Outdated beliefs about enterprise search are holding back your enterprise search strategy.
Too often, IT leaders go into the purchase or upgrade of a vendor process viewing search as a small component of the intranet or digital transformation initiative to be managed. It’s a functionality of existing software that doesn’t have any affect on the larger picture, the thinking goes.
Too often, these assumptions are sinking the digital transformation initiatives that many IT departments are trying to implement by not providing a solution to a pervasive problem: relevance.
How do you know if you have a relevance problem? Your employees can’t find the knowledge they need. It takes too long for new employees to reach the proficiency of veteran employees. Your customers’ only option for support help is to call the contact center. The website fails to meet conversion rate goals.
As companies seek to add more and more digital applications whose data is not integrated, the information and knowledge employees generate is trapped in these silos. Customers, trying to find answers online, are overwhelmed by the amount of content and having trouble finding the answers relevant to them. When the customer calls the support line, the agent is in the same boat: too much content, but not relevant to the situation at hand.
What You Don’t Know about Enterprise Search
Without a robust enterprise search solution that can connect the information across your entire ecosystem of record and understand user intent, your business has a blind spot when it comes to knowledge, and therefore relevance. Knowledge is not content; it’s the ability to make decisions using the information available. When you don’t provide a foundation for providing relevant knowledge with enterprise search, it’s left up to employees to find the knowledge on their own – which often results in them making uninformed decisions.

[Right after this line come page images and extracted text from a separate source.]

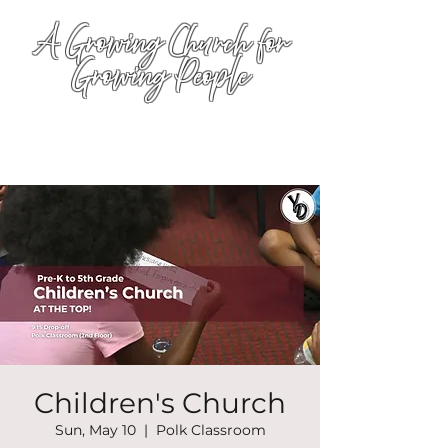
A Growing Church for
Growing People
Children's Church
Sun, May 10
  |  
Polk Classroom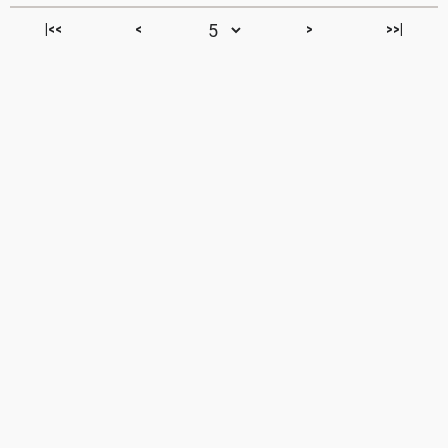
|<<
<
>
>>|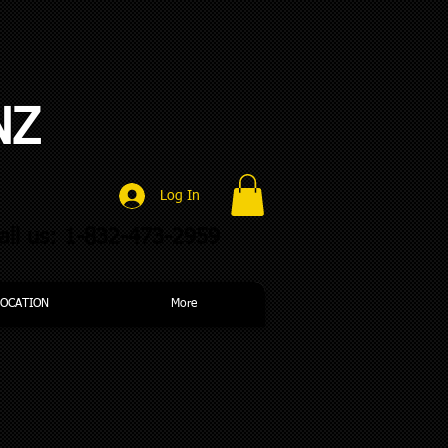
NZ
Log In
all us: 1-832-473-2959
LOCATION
More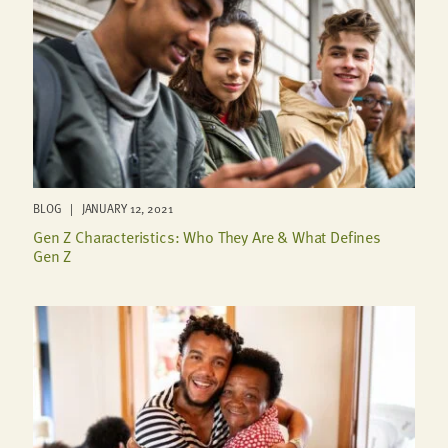
BLOG | JANUARY 12, 2021
Gen Z Characteristics: Who They Are & What Defines
Gen Z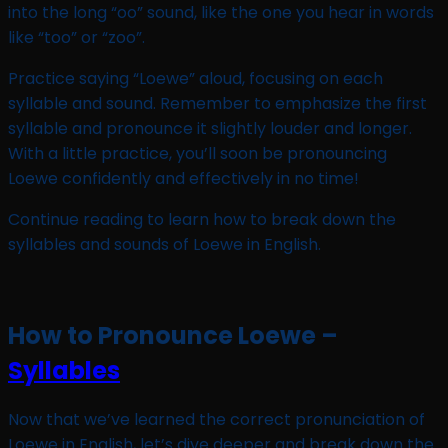
into the long “oo” sound, like the one you hear in words
like “too” or “zoo”.
Practice saying “Loewe” aloud, focusing on each
syllable and sound. Remember to emphasize the first
syllable and pronounce it slightly louder and longer.
With a little practice, you’ll soon be pronouncing
Loewe confidently and effectively in no time!
Continue reading to learn how to break down the
syllables and sounds of Loewe in English.
How to Pronounce Loewe –
Syllables
Now that we’ve learned the correct pronunciation of
Loewe in English, let’s dive deeper and break down the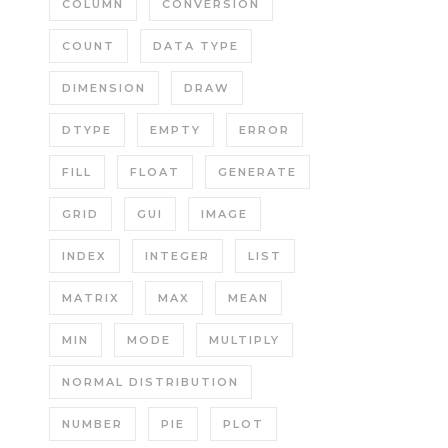
COLUMN
CONVERSION
COUNT
DATA TYPE
DIMENSION
DRAW
DTYPE
EMPTY
ERROR
FILL
FLOAT
GENERATE
GRID
GUI
IMAGE
INDEX
INTEGER
LIST
MATRIX
MAX
MEAN
MIN
MODE
MULTIPLY
NORMAL DISTRIBUTION
NUMBER
PIE
PLOT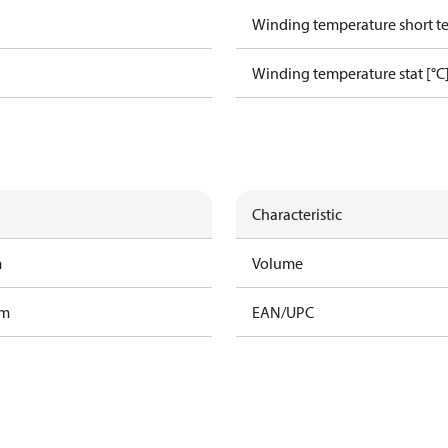
Winding temperature short te
Winding temperature stat [°C
Characteristic
m
Volume
am
EAN/UPC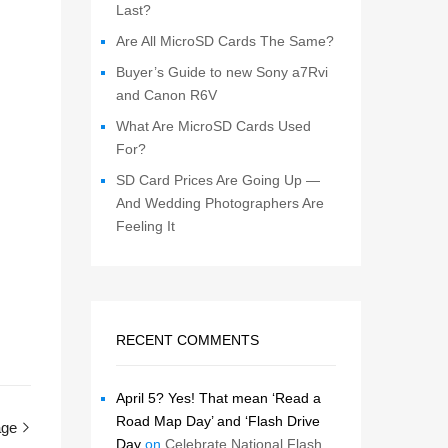
Last?
Are All MicroSD Cards The Same?
Buyer’s Guide to new Sony a7Rvi
and Canon R6V
What Are MicroSD Cards Used
For?
SD Card Prices Are Going Up —
And Wedding Photographers Are
Feeling It
RECENT COMMENTS
April 5? Yes! That mean ‘Read a
Road Map Day’ and ‘Flash Drive
age
Day
on
Celebrate National Flash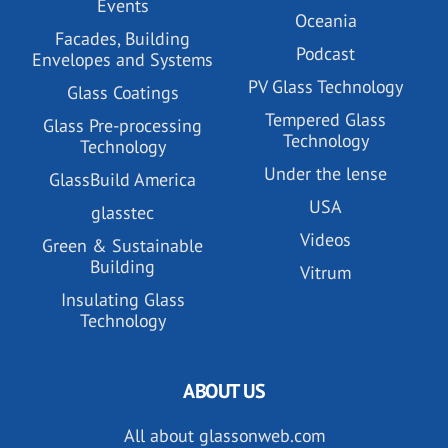
Events
Oceania
Facades, Building
Podcast
Envelopes and Systems
PV Glass Technology
Glass Coatings
Tempered Glass
Glass Pre-processing
Technology
Technology
Under the lense
GlassBuild America
USA
glasstec
Videos
Green & Sustainable
Building
Vitrum
Insulating Glass
Technology
ABOUT US
All about glassonweb.com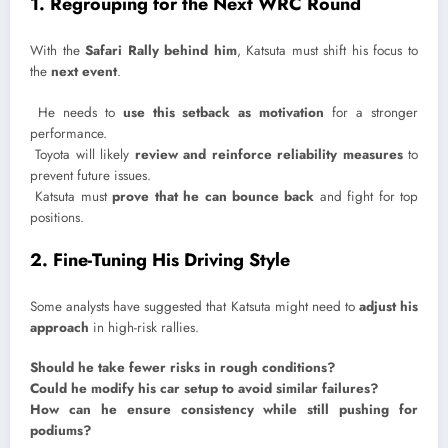
1. Regrouping for the Next WRC Round
With the
Safari Rally behind him
, Katsuta must shift his focus to
the
next event
.
He needs to
use this setback as motivation
for a stronger
performance.
Toyota will likely
review and reinforce reliability measures
to
prevent future issues.
Katsuta must
prove that he can bounce back
and fight for top
positions.
2. Fine-Tuning His Driving Style
Some analysts have suggested that Katsuta might need to
adjust his
approach
in high-risk rallies.
Should he take fewer risks in rough conditions?
Could he modify his car setup to avoid similar failures?
How can he ensure consistency while still pushing for
podiums?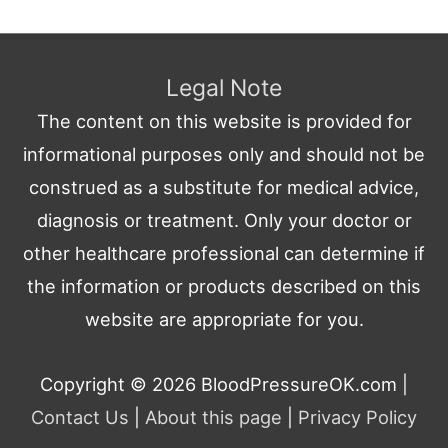
Legal Note
The content on this website is provided for
informational purposes only and should not be
construed as a substitute for medical advice,
diagnosis or treatment. Only your doctor or
other healthcare professional can determine if
the information or products described on this
website are appropriate for you.
Copyright © 2026
BloodPressureOK.com
|
Contact Us
|
About this page
|
Privacy Policy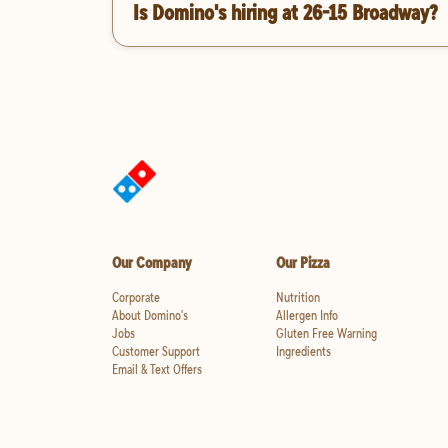
Is Domino's hiring at 26-15 Broadway?
Our Company
Our Pizza
Corporate
Nutrition
About Domino's
Allergen Info
Jobs
Gluten Free Warning
Customer Support
Ingredients
Email & Text Offers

Your relevance problem is only going to get worse as more digital applications add more information silos. The more investments in digital applications and transformation initiatives that your company makes, the more of an impact it will have on employees’ ability to share knowledge.

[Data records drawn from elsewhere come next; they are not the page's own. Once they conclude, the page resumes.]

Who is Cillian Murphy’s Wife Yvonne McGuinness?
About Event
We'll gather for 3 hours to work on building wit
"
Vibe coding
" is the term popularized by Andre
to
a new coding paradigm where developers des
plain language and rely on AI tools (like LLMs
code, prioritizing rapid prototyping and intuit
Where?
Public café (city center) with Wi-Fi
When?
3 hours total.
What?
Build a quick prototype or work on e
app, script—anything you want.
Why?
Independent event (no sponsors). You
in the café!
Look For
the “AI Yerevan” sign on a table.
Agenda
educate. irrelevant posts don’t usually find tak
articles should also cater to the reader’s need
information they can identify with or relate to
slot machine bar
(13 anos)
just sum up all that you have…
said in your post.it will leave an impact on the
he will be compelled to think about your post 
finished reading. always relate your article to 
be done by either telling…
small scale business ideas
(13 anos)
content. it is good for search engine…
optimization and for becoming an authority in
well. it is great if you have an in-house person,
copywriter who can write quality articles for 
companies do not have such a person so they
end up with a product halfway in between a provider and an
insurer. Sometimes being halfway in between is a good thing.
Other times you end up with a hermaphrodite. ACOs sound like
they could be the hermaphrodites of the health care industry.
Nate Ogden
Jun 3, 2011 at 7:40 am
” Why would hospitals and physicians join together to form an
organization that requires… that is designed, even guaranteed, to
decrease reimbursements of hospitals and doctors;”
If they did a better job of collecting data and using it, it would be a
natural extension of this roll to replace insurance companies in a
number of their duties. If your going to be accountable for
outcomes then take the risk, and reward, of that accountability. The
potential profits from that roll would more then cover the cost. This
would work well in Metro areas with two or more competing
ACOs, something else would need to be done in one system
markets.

How to Develop an Enterprise Search Strategy Based on Relevance
The answer is to focus your enterprise search strategy on solving the relevance problem. Here’s how:
- Create user requirements centered on knowledge, not information. Often, user requirements for enterprise search strategy focus on statements like “I can’t find documents” or “I struggle to answer customer questions.” Search strategies that focus on solving user requirements like these treat knowledge as content or information, rather than a human ability. User requirements with a holistic focus on knowledge focus on connecting employees with the knowledge they need, whether it’s a person or insight.
- Focus business objectives around enabling employee proficiency, not efficiency. Employee proficiency is a main outcome of an enterprise search strategy based on relevance. When employees can easily find the knowledge they need, they can do more on their own with less effort. New employees require less time to become proficient, and can handle more complex tasks. HR departments are even able to adjust their hiring practices to allow for lower-skilled employees because they are being actively upskilled on the job. All of these effects have quite a bit more impact than “efficiency,” which equates to time saved and productivity increases.
- Capturing user-driven insights needs to be a major objective. User-driven insights are the foundation of an enterprise search strategy based on relevance. Being able to capture these insights enables you to understand the relevance content and knowledge to users. For example, user-driven analytics in Coveo™ show the queries with no results or results with low click-through rates, indicating that the content does not adequately meet users’ needs.
- Understand how the solution to your relevance problem needs to scale with the business. Does your enterprise search strategy account for growth? Will the costs of supporting the search strategy rise in parallel as the number of users and amount of content grows? Machine learning that automatically learns and surfaces the content most relevant to users will cut down on administrative support of manually tuning for relevance.
Relevance will decide the future of businesses. The business goals of innovation and business agility depend on the ability of employees to collaborate, build upon coworkers’ expertise, and make decisions quickly based on the data they have – all objectives severely threatened by the information silos dominating businesses today. Losing insight into those changing needs inhibits the ability of the organization to connect with their customers, and fail to become truly customer-centric.